Task brief:
Go through the entries below and work out how many lines include "Left"; give only that number.

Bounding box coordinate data
[Start of section]
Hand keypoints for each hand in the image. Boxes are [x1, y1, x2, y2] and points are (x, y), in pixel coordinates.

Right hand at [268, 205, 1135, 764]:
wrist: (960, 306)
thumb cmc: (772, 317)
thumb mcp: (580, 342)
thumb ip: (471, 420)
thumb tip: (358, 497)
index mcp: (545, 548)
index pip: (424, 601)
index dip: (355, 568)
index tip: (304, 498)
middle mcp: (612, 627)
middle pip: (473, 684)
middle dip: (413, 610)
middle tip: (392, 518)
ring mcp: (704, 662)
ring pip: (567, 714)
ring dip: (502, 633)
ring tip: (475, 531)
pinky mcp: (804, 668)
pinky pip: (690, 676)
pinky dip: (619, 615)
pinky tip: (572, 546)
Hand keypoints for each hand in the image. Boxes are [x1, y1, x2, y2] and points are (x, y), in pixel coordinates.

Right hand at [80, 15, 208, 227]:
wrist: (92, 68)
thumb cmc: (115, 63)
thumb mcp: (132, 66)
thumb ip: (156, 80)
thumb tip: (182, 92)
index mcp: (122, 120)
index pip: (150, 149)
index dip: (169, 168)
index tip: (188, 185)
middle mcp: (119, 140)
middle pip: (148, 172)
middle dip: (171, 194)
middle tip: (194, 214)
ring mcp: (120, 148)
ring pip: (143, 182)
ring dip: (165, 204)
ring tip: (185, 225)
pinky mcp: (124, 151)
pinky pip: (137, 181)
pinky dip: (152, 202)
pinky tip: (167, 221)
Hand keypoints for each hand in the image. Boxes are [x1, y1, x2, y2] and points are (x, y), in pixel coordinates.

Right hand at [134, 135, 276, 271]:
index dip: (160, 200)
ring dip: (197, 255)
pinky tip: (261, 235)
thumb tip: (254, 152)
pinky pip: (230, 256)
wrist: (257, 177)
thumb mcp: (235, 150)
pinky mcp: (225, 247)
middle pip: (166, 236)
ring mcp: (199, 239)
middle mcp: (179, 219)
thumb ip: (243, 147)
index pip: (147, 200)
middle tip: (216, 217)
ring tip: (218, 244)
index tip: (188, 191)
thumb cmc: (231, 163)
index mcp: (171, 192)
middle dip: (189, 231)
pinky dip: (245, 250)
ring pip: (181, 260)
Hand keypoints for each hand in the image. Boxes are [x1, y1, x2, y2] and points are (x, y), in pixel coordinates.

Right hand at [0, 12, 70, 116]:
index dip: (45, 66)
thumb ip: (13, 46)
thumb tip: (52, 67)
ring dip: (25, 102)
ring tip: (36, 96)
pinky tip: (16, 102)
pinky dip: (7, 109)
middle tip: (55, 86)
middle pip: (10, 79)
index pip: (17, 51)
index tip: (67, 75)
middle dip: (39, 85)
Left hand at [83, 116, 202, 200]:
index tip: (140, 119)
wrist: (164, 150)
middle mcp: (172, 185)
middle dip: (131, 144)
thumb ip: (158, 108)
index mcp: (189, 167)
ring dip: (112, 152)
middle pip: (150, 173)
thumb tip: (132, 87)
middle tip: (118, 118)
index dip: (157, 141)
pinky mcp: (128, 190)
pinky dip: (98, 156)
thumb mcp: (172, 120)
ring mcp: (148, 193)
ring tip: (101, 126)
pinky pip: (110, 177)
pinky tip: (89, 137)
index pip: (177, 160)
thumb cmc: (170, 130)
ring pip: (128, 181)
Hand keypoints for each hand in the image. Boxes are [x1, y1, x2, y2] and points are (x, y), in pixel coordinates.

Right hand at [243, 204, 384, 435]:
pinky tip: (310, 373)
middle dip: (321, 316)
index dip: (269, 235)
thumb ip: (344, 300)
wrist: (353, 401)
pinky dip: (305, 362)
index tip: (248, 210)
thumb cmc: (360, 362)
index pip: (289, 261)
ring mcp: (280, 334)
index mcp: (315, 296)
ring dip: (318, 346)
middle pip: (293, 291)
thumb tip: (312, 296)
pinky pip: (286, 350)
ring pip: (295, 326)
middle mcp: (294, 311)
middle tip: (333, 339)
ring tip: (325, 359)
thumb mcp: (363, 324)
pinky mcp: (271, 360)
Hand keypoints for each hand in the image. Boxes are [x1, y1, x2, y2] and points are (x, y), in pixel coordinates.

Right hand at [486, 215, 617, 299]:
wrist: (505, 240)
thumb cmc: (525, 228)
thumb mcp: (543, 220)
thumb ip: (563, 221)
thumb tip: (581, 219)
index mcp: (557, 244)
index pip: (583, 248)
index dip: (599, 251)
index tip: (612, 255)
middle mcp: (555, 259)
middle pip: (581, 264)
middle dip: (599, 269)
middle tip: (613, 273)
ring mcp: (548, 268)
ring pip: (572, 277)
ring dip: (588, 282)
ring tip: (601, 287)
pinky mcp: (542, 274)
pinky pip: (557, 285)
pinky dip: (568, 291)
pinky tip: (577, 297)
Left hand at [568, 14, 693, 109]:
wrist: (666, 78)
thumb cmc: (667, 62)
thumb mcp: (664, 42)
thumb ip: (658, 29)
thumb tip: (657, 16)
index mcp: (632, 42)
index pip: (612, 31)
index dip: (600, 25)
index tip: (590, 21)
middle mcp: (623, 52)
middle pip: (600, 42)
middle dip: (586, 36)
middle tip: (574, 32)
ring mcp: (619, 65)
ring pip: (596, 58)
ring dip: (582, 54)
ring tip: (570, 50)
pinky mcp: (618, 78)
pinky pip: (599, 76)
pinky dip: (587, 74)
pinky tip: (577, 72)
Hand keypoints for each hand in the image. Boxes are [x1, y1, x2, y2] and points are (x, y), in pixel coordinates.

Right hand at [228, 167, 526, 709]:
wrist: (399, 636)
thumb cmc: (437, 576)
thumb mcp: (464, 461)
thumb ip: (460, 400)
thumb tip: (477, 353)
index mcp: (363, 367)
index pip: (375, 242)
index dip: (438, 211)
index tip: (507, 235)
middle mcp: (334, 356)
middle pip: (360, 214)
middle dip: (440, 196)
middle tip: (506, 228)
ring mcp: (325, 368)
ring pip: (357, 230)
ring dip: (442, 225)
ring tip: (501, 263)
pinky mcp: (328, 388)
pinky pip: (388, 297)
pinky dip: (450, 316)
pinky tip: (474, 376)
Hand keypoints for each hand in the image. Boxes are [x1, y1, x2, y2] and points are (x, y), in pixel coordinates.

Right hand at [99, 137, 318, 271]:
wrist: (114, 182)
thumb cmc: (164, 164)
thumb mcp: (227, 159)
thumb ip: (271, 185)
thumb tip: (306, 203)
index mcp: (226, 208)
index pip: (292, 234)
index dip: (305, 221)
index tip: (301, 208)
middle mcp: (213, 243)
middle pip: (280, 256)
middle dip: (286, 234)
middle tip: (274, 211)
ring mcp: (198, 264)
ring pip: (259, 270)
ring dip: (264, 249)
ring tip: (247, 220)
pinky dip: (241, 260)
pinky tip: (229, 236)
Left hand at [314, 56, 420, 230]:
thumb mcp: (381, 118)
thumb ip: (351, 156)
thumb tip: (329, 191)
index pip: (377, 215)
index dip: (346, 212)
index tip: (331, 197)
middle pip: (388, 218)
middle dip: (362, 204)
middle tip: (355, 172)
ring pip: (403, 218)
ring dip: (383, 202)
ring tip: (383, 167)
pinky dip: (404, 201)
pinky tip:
[End of section]
Written reply:
3